(Data for this exercise Opens)

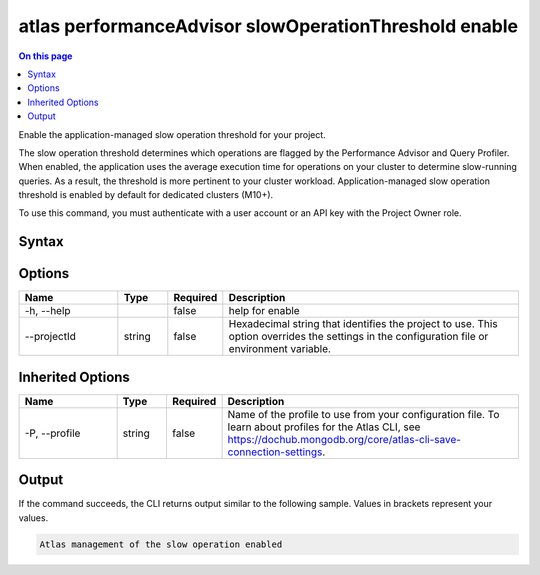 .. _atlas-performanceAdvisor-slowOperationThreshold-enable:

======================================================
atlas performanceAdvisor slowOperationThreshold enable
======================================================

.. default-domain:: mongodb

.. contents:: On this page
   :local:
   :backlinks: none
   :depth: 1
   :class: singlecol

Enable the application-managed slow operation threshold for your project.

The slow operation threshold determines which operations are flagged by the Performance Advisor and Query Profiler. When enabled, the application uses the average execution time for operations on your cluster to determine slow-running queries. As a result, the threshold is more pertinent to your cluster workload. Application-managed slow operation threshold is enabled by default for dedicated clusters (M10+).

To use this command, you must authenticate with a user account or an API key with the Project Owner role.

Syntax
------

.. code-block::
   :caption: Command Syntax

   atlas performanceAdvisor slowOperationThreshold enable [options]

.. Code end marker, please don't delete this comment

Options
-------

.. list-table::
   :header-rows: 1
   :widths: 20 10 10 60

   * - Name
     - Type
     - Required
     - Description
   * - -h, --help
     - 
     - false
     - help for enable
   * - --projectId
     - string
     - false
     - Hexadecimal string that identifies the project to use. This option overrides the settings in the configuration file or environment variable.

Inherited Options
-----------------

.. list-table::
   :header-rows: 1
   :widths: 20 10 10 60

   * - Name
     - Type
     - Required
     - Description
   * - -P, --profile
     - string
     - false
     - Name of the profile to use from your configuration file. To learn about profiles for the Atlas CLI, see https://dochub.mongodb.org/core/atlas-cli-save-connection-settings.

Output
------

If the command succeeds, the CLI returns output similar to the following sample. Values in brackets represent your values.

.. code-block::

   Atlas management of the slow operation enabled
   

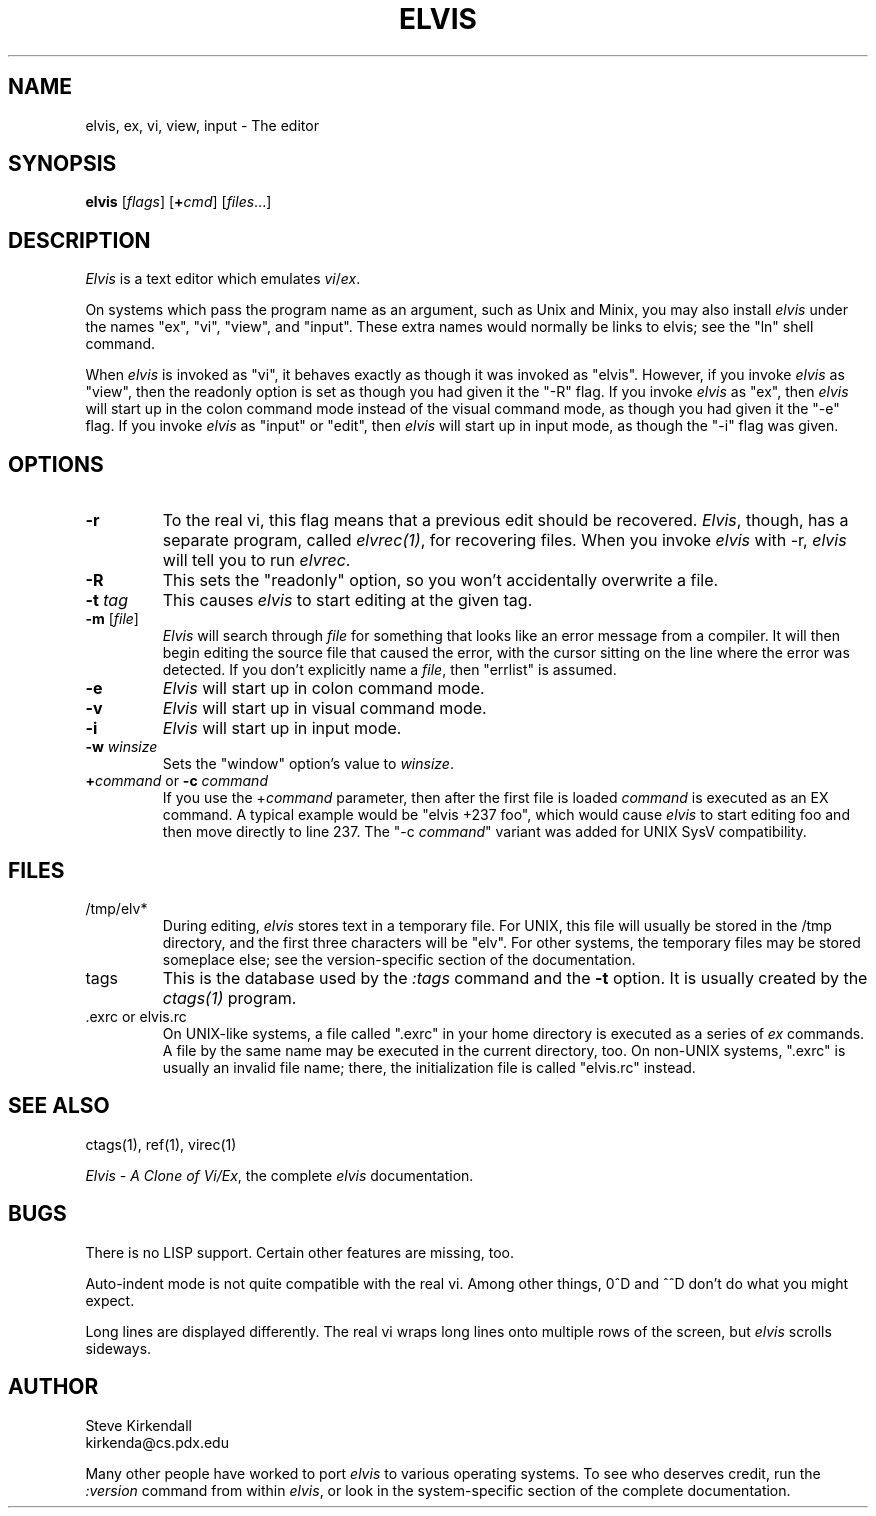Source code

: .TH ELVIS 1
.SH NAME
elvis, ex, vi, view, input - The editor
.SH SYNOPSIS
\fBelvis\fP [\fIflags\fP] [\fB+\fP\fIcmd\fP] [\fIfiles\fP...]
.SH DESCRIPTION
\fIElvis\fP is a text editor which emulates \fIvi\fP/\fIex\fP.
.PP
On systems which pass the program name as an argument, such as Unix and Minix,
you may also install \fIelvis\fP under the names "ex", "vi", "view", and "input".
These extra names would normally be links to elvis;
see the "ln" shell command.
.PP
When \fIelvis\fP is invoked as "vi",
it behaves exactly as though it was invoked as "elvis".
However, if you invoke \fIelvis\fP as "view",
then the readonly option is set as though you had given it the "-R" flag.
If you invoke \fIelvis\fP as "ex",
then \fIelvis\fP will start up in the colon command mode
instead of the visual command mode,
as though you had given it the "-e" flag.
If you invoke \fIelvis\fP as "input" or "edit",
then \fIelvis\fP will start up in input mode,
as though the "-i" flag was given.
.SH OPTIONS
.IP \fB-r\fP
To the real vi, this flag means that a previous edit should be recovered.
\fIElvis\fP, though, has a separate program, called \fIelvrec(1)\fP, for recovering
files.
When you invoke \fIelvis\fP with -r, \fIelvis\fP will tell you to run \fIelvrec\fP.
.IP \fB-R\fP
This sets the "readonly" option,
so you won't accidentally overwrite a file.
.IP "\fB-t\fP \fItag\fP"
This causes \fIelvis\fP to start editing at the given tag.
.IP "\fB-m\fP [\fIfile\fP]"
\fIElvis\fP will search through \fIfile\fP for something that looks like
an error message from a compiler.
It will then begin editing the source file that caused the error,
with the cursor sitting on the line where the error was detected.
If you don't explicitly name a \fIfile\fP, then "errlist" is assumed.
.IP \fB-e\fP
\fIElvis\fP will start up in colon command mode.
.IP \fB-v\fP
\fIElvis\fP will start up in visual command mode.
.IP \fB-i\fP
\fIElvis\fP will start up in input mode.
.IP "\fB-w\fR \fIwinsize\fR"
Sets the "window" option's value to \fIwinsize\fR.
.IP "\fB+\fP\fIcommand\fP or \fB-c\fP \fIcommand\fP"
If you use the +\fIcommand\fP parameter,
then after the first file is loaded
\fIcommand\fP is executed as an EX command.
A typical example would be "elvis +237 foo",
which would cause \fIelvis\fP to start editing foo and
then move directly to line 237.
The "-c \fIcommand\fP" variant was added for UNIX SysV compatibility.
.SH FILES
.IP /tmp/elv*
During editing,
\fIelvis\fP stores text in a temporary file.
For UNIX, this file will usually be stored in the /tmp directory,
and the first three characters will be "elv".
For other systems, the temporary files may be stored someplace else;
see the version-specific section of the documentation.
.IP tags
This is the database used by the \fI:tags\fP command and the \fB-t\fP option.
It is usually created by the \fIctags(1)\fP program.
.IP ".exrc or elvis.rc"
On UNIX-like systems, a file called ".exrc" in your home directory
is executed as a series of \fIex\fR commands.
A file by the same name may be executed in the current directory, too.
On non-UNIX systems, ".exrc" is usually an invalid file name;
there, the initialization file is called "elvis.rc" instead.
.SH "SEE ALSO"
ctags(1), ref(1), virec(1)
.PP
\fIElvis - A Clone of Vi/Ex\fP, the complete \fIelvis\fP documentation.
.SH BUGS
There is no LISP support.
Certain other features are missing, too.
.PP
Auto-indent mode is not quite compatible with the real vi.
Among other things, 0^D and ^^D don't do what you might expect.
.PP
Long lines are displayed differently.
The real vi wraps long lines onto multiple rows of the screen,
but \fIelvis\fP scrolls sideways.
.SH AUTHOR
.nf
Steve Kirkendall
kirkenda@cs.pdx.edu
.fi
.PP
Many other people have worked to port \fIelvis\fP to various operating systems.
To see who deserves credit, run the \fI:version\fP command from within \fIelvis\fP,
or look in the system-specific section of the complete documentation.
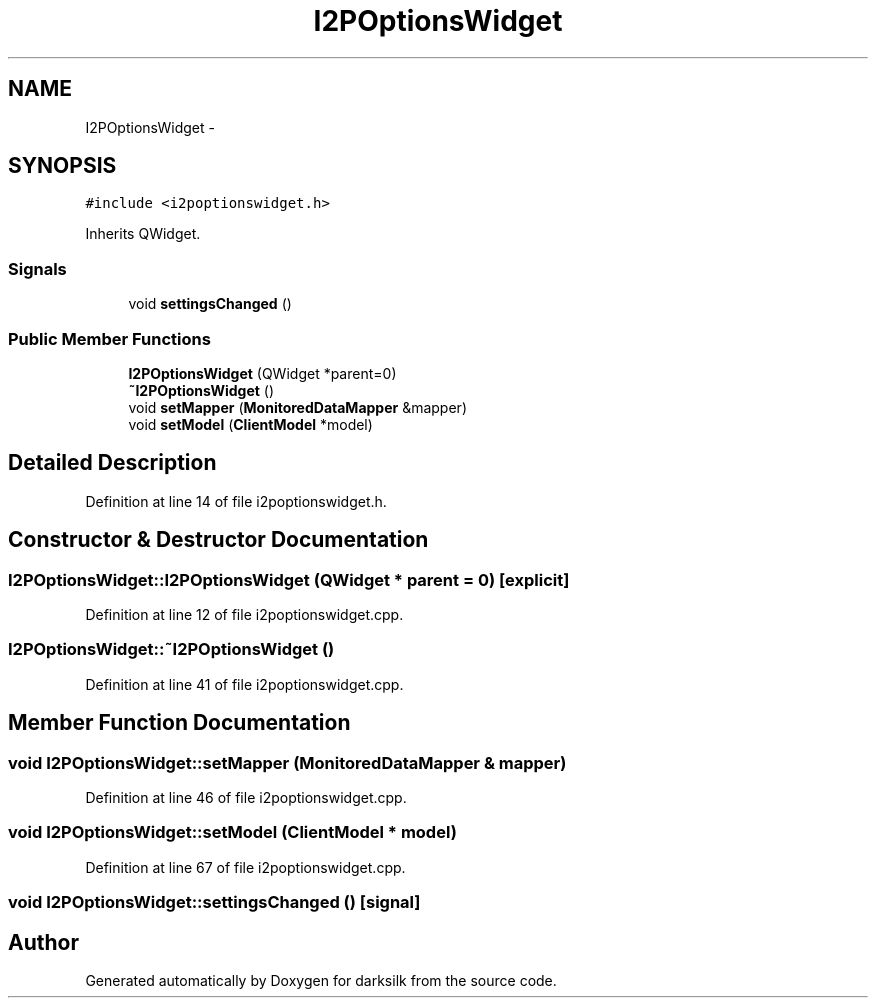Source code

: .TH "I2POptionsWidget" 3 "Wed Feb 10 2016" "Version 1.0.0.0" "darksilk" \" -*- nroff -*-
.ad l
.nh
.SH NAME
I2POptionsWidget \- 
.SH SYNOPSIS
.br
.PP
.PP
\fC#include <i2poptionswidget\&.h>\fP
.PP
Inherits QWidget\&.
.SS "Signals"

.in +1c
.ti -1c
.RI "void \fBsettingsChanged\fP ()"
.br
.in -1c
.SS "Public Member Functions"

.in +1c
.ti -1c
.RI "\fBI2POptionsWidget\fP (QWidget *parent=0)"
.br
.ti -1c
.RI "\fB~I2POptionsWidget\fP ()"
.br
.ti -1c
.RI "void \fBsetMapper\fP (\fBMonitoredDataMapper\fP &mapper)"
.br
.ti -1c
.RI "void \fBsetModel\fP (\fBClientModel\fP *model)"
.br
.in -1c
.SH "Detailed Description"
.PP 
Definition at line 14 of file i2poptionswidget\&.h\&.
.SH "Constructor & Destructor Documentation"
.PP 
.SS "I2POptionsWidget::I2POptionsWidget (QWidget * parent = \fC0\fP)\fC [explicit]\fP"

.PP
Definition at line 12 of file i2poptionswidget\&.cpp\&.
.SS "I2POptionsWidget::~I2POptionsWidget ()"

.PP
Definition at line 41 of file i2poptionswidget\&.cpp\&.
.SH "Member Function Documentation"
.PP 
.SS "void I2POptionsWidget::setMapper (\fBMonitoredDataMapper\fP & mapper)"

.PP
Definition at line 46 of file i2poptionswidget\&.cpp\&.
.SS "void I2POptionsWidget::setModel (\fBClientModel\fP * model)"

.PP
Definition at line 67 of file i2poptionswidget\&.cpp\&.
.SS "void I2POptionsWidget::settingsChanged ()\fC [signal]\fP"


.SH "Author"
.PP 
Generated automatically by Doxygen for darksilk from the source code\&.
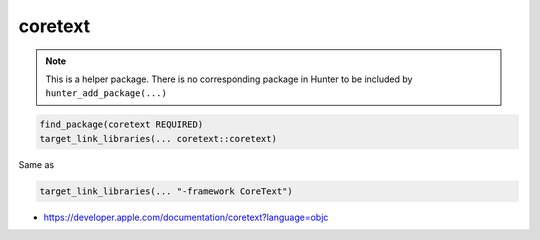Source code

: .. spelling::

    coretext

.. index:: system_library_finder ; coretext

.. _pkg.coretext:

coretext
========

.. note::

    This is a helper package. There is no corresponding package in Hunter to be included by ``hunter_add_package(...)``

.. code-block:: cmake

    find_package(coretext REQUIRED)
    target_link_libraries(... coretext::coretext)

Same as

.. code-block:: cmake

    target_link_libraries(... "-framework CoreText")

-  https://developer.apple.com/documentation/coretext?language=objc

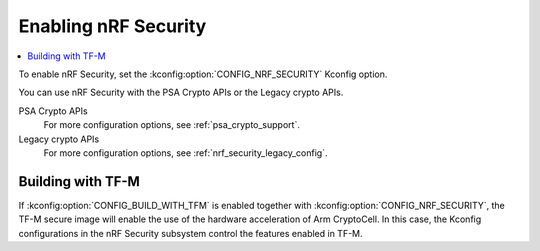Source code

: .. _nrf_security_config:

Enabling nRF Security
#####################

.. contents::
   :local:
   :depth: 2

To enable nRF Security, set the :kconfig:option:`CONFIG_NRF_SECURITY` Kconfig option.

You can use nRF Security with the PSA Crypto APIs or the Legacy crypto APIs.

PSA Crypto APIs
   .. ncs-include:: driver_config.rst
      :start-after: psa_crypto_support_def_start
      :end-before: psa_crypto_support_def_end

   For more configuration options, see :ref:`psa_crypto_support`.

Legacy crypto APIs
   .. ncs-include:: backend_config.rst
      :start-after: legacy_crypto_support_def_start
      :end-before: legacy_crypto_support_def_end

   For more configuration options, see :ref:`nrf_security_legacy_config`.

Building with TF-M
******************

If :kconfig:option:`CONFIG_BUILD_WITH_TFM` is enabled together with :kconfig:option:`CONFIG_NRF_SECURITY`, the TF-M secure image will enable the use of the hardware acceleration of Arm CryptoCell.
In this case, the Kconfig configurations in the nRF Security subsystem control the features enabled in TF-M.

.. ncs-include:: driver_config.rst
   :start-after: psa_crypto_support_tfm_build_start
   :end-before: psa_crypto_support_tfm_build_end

(Data for this exercise Closes)

#### Your task:
Please count how many lines of the records include "model", giving the number and nothing else.

#### Your solution:
2